# Ipod stylus



## biednick (Sep 9, 2011)

Hello,
I recently got an ipod touch. I love it, but there are times i need a stylus. Can anyone tell me how to do this? Ive seen them posted before, but I know theres something special about them that makes them work.
Thanks,
Nick


----------



## alphageek (Sep 9, 2011)

I don't believe that anyone has made a capacitive one that is needed  - Targus makes one that I've seen in stores.  A normal "PDA" stylus kit will no work on any of the 'iDevices'.


----------



## Crashmph (Sep 9, 2011)

I have made a few out of Navigator kits.  I just made a pen as usual.  Then cut a stylus for iDevices to the length of the nib section and curt threads to fit in the pen.  Works for me.  I will post some pics if I can find them.


----------



## seamus7227 (Sep 9, 2011)

Curtis(Mesquite Man) made a really cool one for his ipad so customers can sign their name after making a purchase, you should check with him as an alternative!


----------



## corian king (Sep 9, 2011)

There are a couple of venders that sell a combo kit.You turn it one way and it is a pen and the other way it becomes the stylus. I made and sold a few awhile back and I think I got them at penn state.


----------



## jbthbt (Sep 10, 2011)

I bought some of the $2 ones off of ebay and modified it to fit into something I turned. I use it for iPad credit card transactions as well. The cheapos just have a rubber tip, but it works fairly well. I tried aluminum, but you had to press so hard I was afraid someone would break my screen.


----------



## jaeger (Sep 10, 2011)

This stylus should work in place of a cross style. refill.http://www.pennstateind.com/store/PK-RS1.html


----------



## biednick (Sep 10, 2011)

As it turns out, unscrewing the tip of a Jr. Gent and pushing part of a scotch brite pad in works just fine, if youre okay with a light blue tip.


----------



## DurocShark (Sep 10, 2011)

jbthbt said:


> I bought some of the $2 ones off of ebay and modified it to fit into something I turned. I use it for iPad credit card transactions as well. The cheapos just have a rubber tip, but it works fairly well. I tried aluminum, but you had to press so hard I was afraid someone would break my screen.

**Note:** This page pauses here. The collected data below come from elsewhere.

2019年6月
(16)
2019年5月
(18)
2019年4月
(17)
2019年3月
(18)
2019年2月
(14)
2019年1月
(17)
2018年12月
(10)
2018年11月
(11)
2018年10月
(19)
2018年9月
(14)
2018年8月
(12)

This is what I did... I ordered a bunch of the cheapie ones from China and made stuff using the nibs from them. 

This was the first one I made... http://www.flickr.com/photos/donimages/5788748636


----------



## KenV (Sep 10, 2011)

My wife -- the Iphone nut tells me that the solid tips that were used on obsolete technology like the now dead Palm will not work on the Iphone.  Need to have a charge like the electric potential of a finger tip.   

The ones that work on the Iphone are labled as capacative.


----------



## nava1uni (Sep 11, 2011)

That is correct because it uses the electricity from your body to make it work.  The older stylus used on the Palm, etc will not work on either the Ipad or any of the other touch phones, etc.


----------



## Justturnin (Sep 12, 2011)

PSI has a Pen kit that can have a stylus added to it.  It is the 2 way Tech Pen 'PK2WAY'.  It can have a Pen and Stylus at the same time.  Pretty neat idea.


----------



## DurocShark (Sep 12, 2011)

The stylus refills PSI sells will NOT work with an ipad, iphone, ipod, or android.


----------



## biednick (Sep 13, 2011)

I wound up making one by turning a 3/4in. dowl to size on a mandrel, cutting a spiral, drilling a hole at both ends of the spiral, threading wire through the upper hole, wrappilg it around some conductive foam, installing the tip and wrapping the wire in the spiral grove, then secureing the end in the second hole. Ill post a tutorial sometime.


----------